Pinterest is completely deployed on Amazon EC2. A follow model is used by Pinterest where users follow other users. The following feed for every user is required that gets updated every time a follower creates or updates a pin. This is a classic social media application problem. For Pinterest, this amounts to 100s of millions of pins per month that gets fanned out as billions of writes per day.

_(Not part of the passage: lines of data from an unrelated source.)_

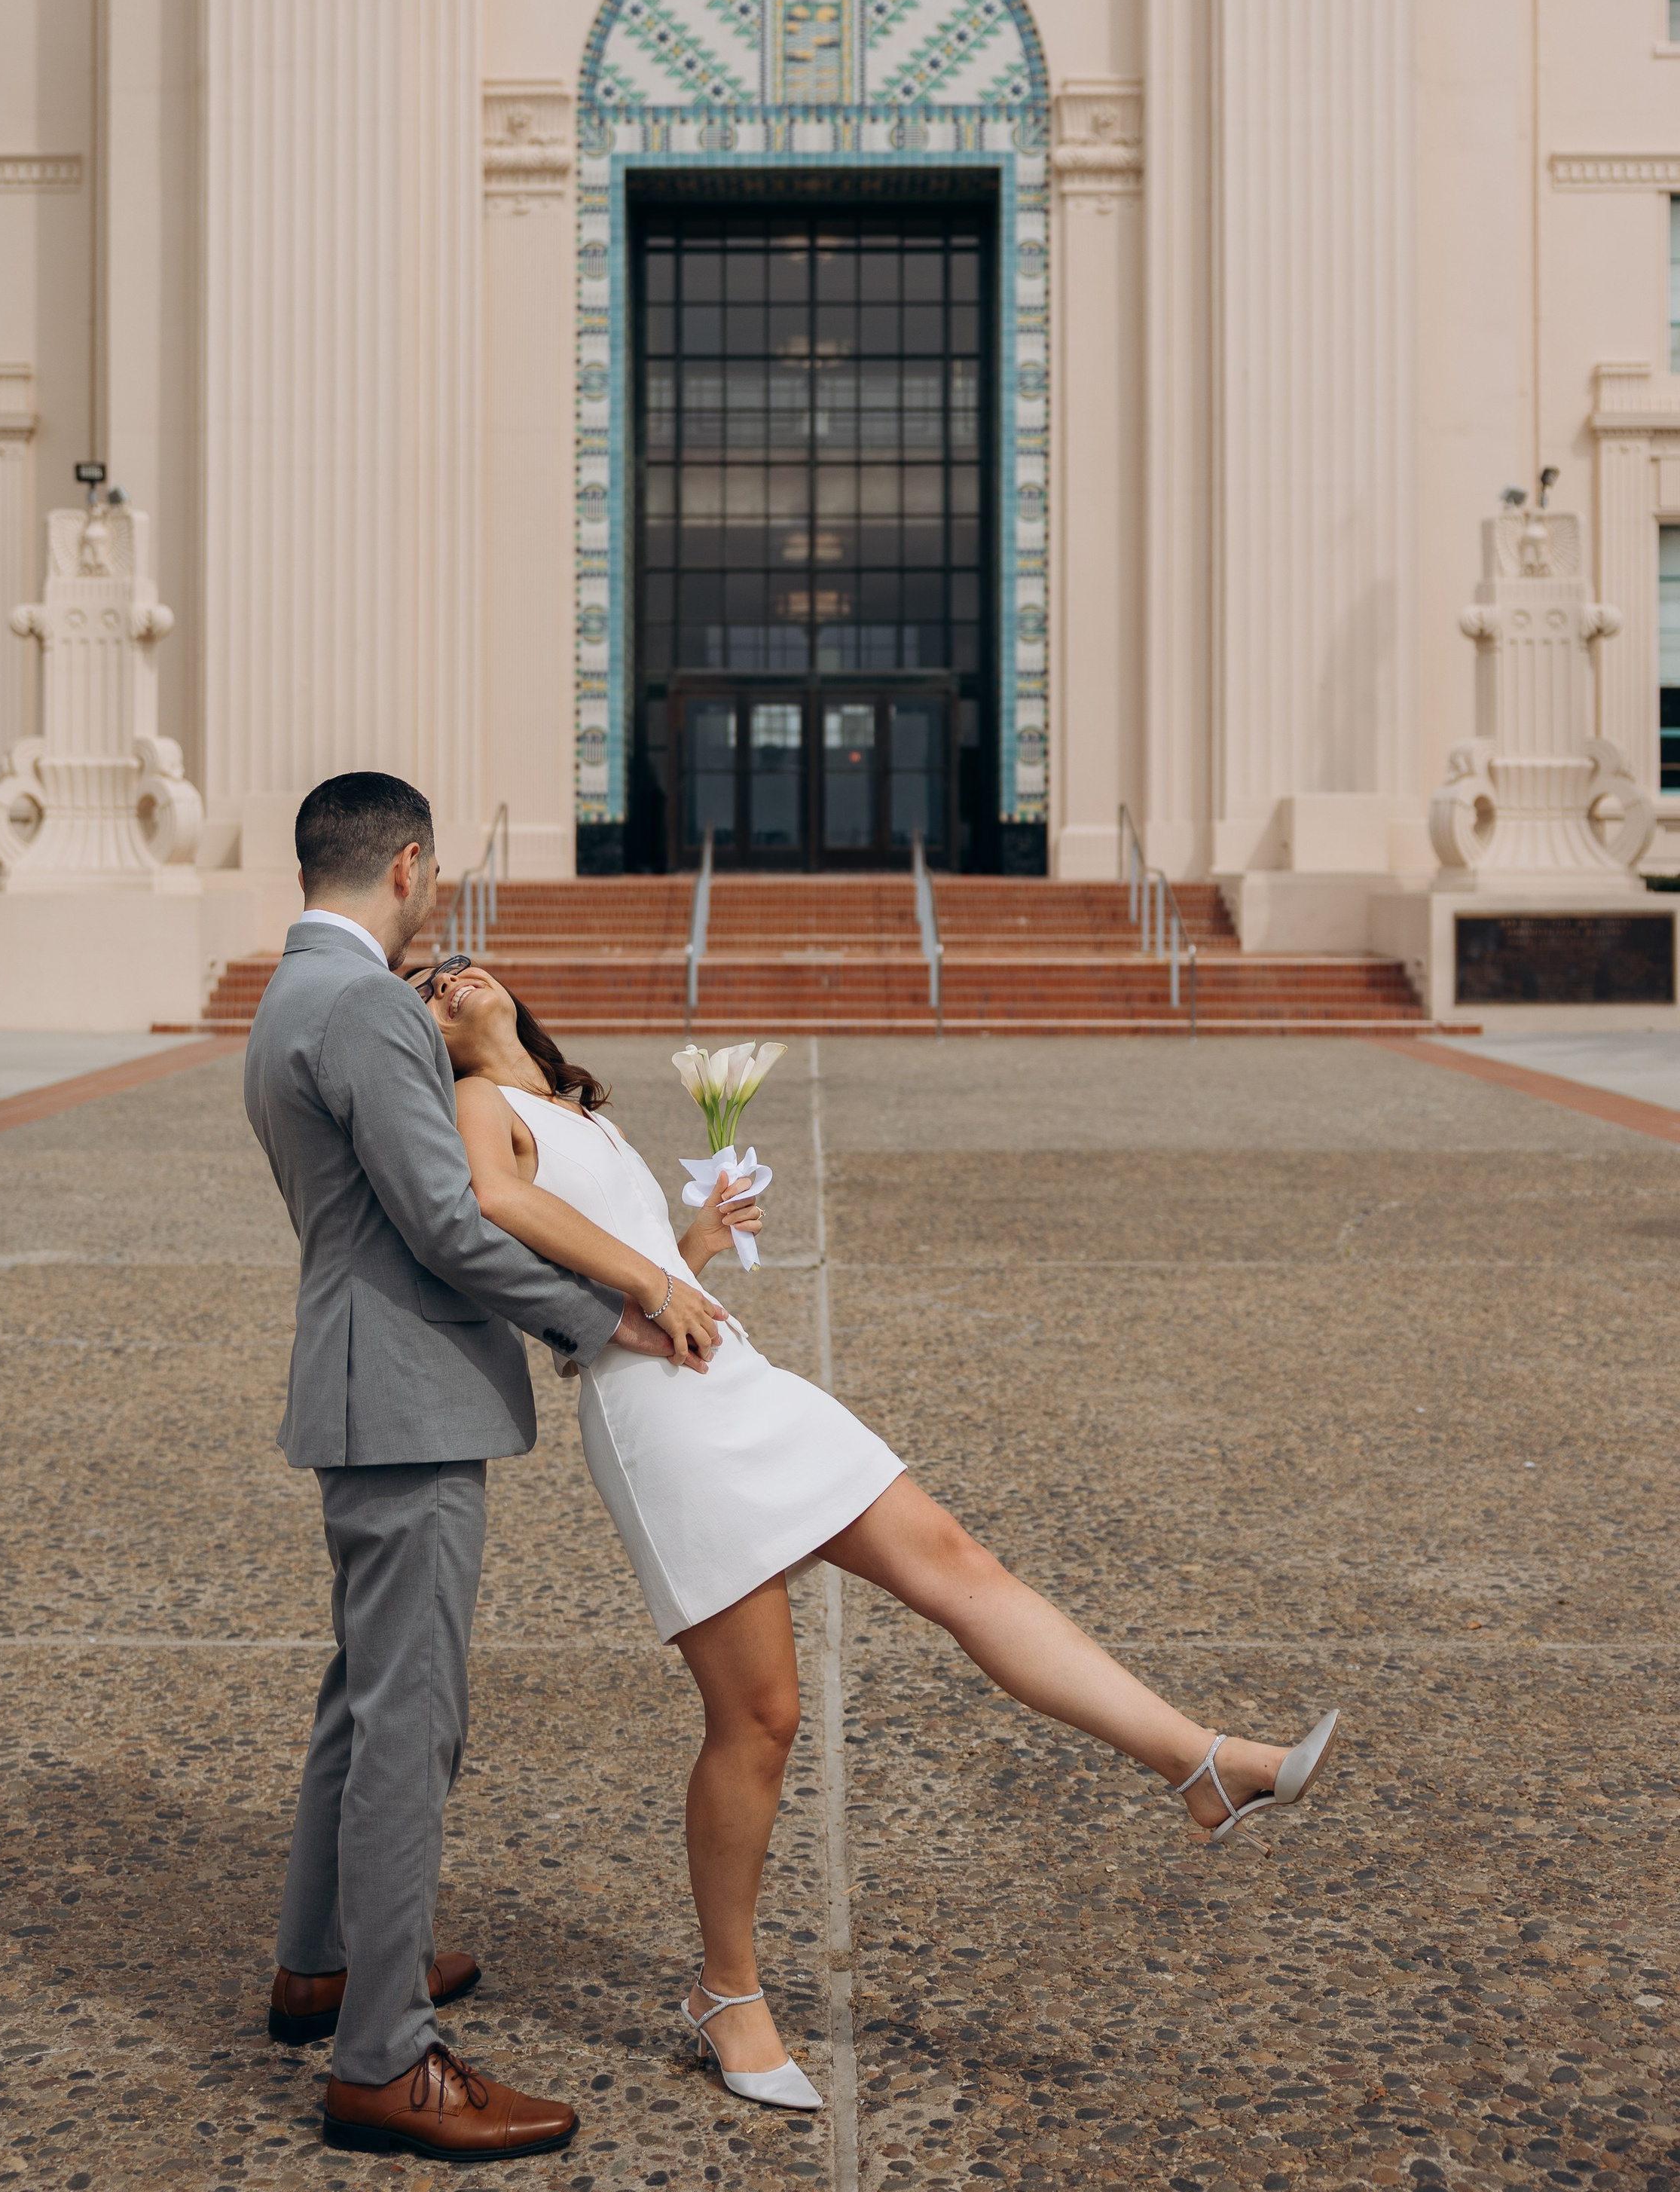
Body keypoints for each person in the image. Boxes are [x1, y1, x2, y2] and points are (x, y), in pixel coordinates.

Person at [426, 961, 1340, 2113]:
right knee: (761, 1718)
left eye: (460, 961)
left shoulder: (577, 1105)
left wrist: (692, 1245)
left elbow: (631, 1259)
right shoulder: (478, 1103)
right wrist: (655, 1283)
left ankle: (1201, 1763)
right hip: (654, 1407)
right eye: (425, 986)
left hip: (732, 1372)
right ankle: (727, 1994)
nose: (452, 977)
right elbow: (500, 1208)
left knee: (963, 1564)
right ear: (431, 1040)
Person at [244, 773, 729, 2165]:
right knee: (413, 1724)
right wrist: (615, 1314)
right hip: (403, 1400)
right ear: (408, 864)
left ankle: (323, 1965)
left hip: (365, 1387)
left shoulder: (296, 993)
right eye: (435, 874)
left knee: (364, 1699)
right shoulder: (363, 1008)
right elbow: (452, 1221)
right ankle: (384, 2058)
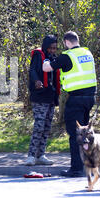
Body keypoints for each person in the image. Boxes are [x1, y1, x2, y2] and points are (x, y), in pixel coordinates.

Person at [43, 31, 97, 177]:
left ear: (67, 42)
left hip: (76, 99)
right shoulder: (87, 53)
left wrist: (46, 61)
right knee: (87, 134)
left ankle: (76, 169)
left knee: (75, 135)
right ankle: (89, 166)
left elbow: (46, 68)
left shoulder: (67, 56)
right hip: (90, 98)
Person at [26, 35, 60, 166]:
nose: (52, 50)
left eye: (55, 48)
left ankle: (41, 155)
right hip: (39, 96)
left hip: (51, 97)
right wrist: (36, 81)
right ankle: (31, 155)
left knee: (47, 127)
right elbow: (33, 70)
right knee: (39, 126)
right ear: (45, 47)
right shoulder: (38, 55)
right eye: (50, 48)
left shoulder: (54, 58)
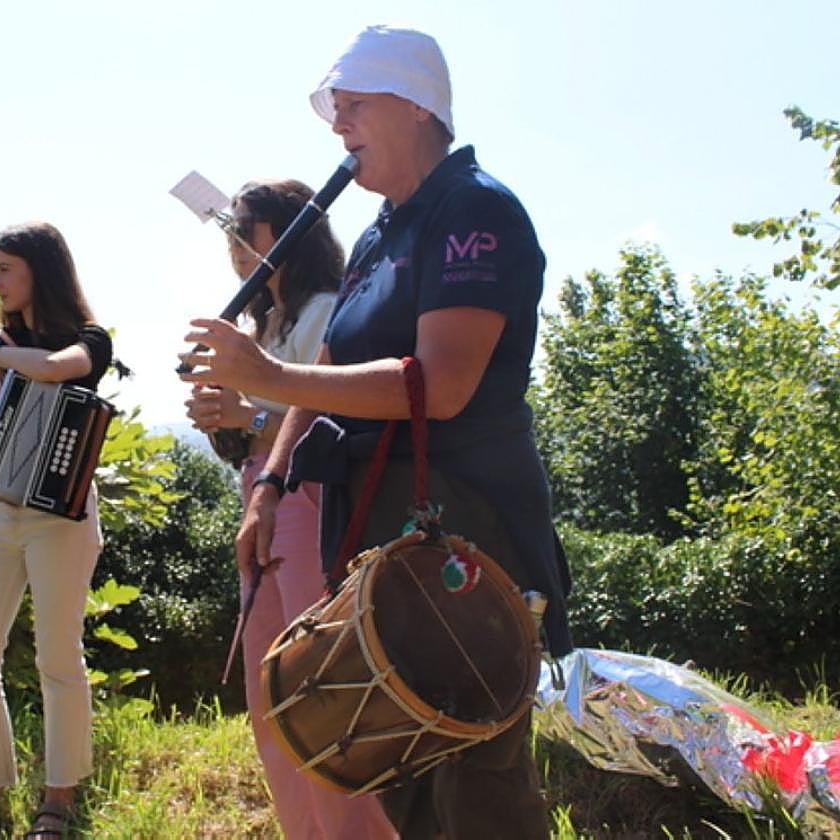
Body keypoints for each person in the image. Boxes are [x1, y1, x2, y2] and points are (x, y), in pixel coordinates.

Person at [179, 25, 573, 840]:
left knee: (476, 780)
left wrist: (265, 375)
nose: (337, 124)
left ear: (417, 105)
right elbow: (327, 361)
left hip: (467, 529)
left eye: (354, 105)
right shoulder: (376, 234)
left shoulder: (476, 210)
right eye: (336, 107)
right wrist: (272, 486)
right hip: (379, 532)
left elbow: (444, 384)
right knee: (400, 768)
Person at [183, 180, 397, 840]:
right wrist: (229, 422)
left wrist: (254, 414)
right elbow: (259, 430)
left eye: (246, 224)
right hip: (265, 505)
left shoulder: (329, 311)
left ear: (289, 231)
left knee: (318, 693)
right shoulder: (267, 325)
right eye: (227, 226)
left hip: (310, 504)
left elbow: (334, 420)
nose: (233, 240)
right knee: (271, 694)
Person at [0, 222, 114, 839]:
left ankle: (57, 798)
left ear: (39, 269)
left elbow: (60, 368)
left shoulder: (90, 340)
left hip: (61, 518)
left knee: (57, 657)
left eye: (4, 268)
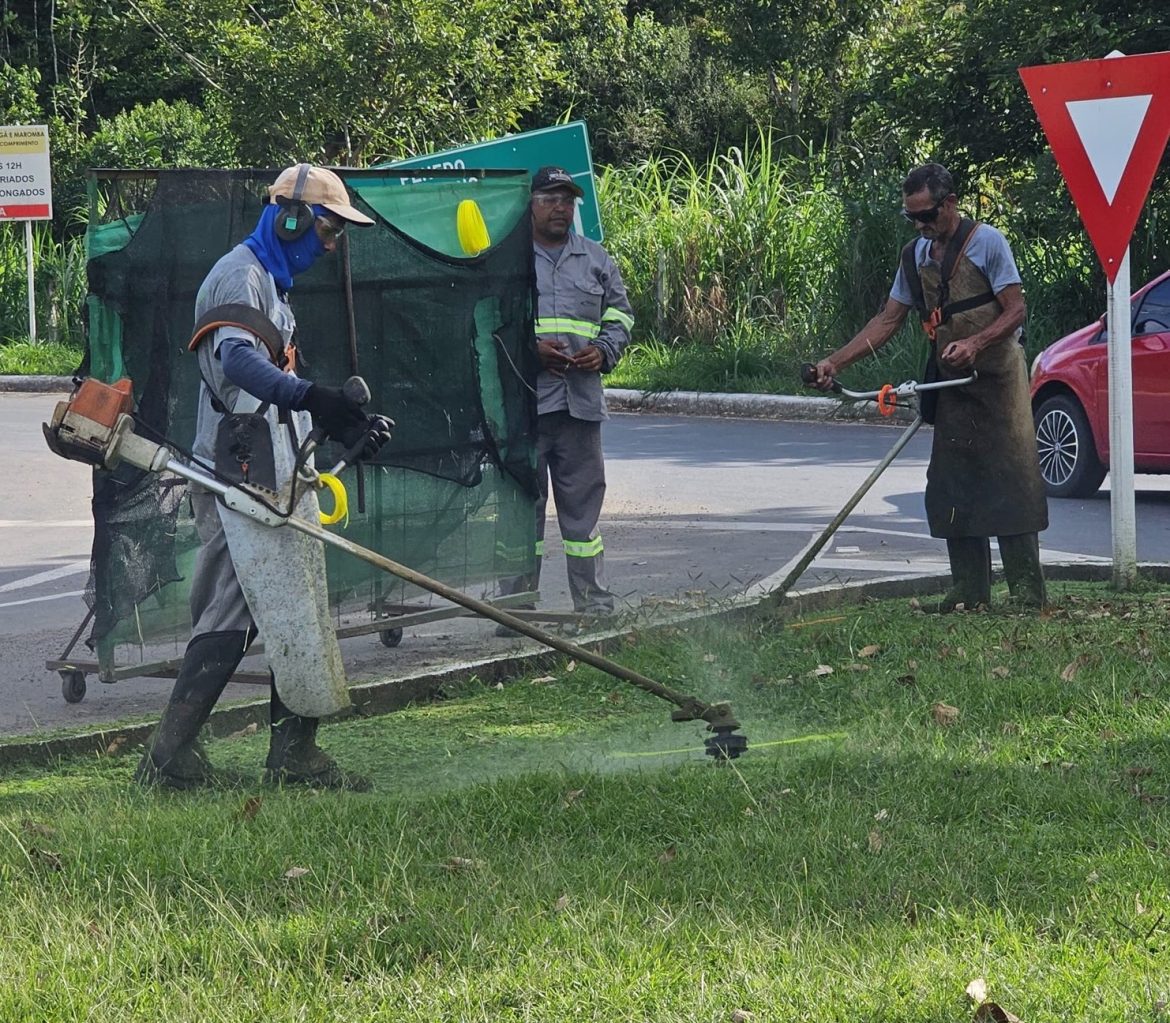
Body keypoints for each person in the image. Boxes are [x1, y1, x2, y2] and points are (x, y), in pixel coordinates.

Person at [135, 163, 390, 790]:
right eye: (328, 232)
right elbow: (240, 362)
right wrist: (311, 396)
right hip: (235, 471)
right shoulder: (240, 275)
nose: (330, 246)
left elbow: (278, 386)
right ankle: (170, 760)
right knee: (236, 605)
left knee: (284, 598)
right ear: (292, 217)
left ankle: (288, 756)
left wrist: (337, 418)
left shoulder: (272, 285)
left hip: (267, 464)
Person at [811, 163, 1048, 610]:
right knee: (952, 484)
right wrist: (833, 361)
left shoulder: (988, 243)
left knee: (1011, 478)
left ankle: (1026, 590)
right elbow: (887, 321)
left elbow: (1015, 311)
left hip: (998, 380)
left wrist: (977, 342)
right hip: (951, 383)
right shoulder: (914, 257)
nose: (921, 226)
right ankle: (969, 590)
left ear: (950, 203)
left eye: (927, 216)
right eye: (912, 218)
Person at [496, 166, 635, 634]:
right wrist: (527, 350)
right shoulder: (507, 260)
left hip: (579, 406)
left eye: (567, 199)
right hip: (524, 406)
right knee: (521, 512)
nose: (561, 207)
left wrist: (607, 349)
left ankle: (593, 607)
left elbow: (620, 314)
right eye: (550, 198)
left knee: (582, 515)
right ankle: (515, 611)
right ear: (530, 204)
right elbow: (485, 323)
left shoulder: (595, 259)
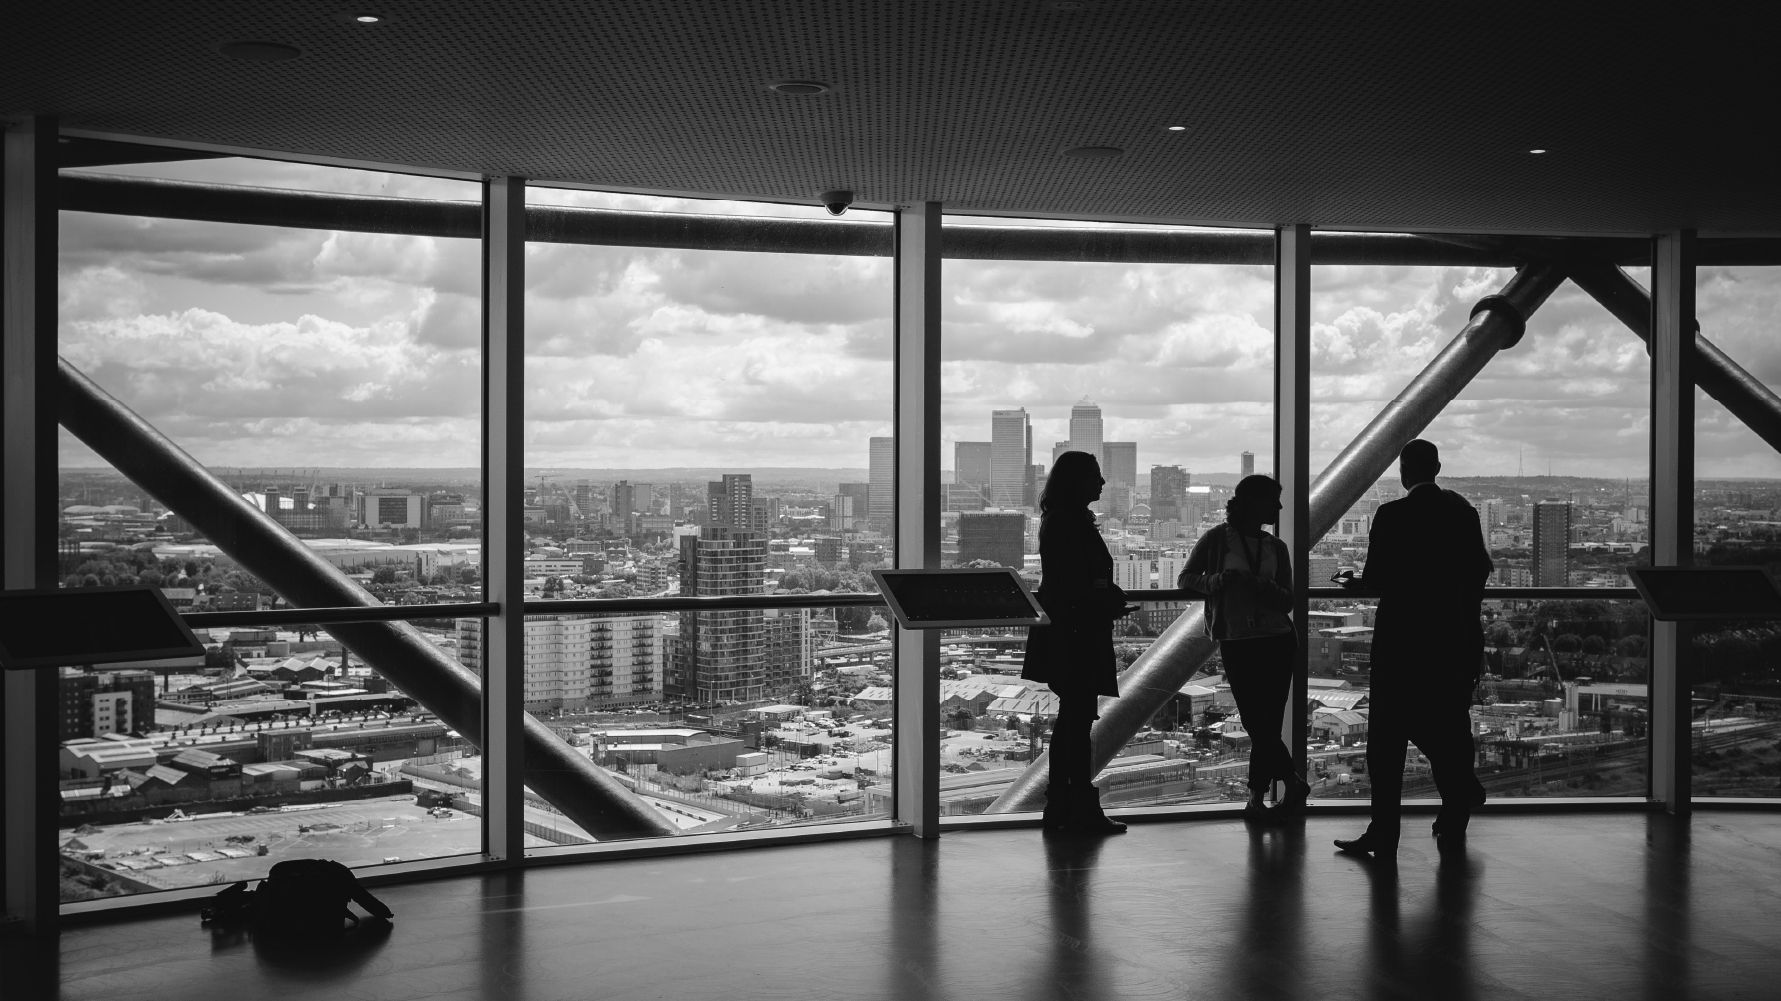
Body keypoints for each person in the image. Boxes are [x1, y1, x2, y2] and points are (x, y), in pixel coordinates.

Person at [1334, 439, 1492, 857]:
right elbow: (1479, 572)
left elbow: (1380, 579)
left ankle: (1385, 832)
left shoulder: (1392, 515)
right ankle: (1456, 810)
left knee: (1387, 741)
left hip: (1403, 641)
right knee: (1450, 723)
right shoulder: (1464, 514)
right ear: (1437, 467)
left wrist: (1356, 585)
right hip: (1454, 640)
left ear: (1404, 472)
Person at [1179, 474, 1307, 819]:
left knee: (1264, 721)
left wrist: (1256, 585)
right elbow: (1187, 579)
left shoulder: (1275, 547)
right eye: (1273, 501)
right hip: (1242, 639)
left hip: (1274, 639)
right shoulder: (1217, 540)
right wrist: (1219, 581)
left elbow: (1286, 599)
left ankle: (1256, 798)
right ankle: (1290, 783)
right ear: (1254, 503)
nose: (1279, 507)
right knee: (1257, 721)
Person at [1021, 450, 1134, 835]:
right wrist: (1105, 601)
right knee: (1076, 723)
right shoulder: (1070, 523)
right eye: (1096, 477)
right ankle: (1076, 807)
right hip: (1077, 634)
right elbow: (1074, 584)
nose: (1102, 483)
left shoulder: (1060, 521)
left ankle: (1063, 807)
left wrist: (1103, 595)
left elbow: (1067, 580)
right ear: (1078, 482)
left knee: (1073, 721)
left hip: (1067, 632)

Two use cases are there at Groupon.
First, involves delivering deals to users via email which is a batch processing job and to provide a relevant user experience on the website. They have implemented personalization at user level in order to tune their deals to be more accurate and relevant.
MapReduce was used for email deal delivery and MySQL was used for their online application. The Relevance and Personalization system is running on the HBase. In order to satisfy the very different workload characteristics of the two systems (email, online), two HBase clusters are used. These clusters are replicated so they have the same content but are tuned and accessed differently.
A wide schema is used by Groupon one is a column family schema for the history of the user and their profile and the other one for email history.